A true sacrifice is to give up something that is dear for you and difficult to give up. Abraham was willing to do that for G-d against all logic, and that is what gave the whole Jewish nation the ability to make such sacrifices throughout Jewish history. The fact that Abraham did it gave us a spiritual ‘DNA’, a spiritual ability to sacrifice our comfort and often our lives for what we believe in.
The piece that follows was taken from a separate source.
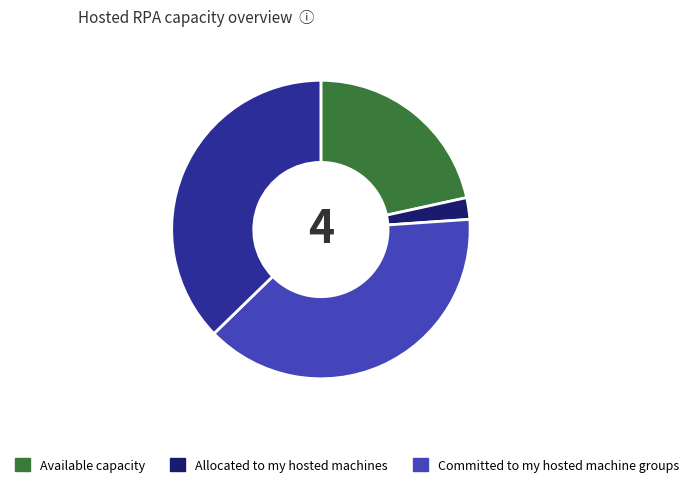

Is there any slice that represents more than half of the pie?

No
Despite all the difficulties we have endured as a nation- we are still here with our belief in G-d, unlike many other nations that came and went from the face of history.


Today we are also required to sacrifice some of our comfort and our desires to carry out G-d’s commandments, (six hundred and thirteen Biblical commandments for Jews and Seven Noahide Laws for non-Jews) which set us apart from the ‘lifestyle’ of the world. Jews are required to keep Shabbat and eat kosher even though others around us may not…we are required to help others and study Torah although it takes time and energy. All of humanity are required to live a moral lifestyle as set out in the commandments for Jews and the Seven Noahide Laws for non-Jews.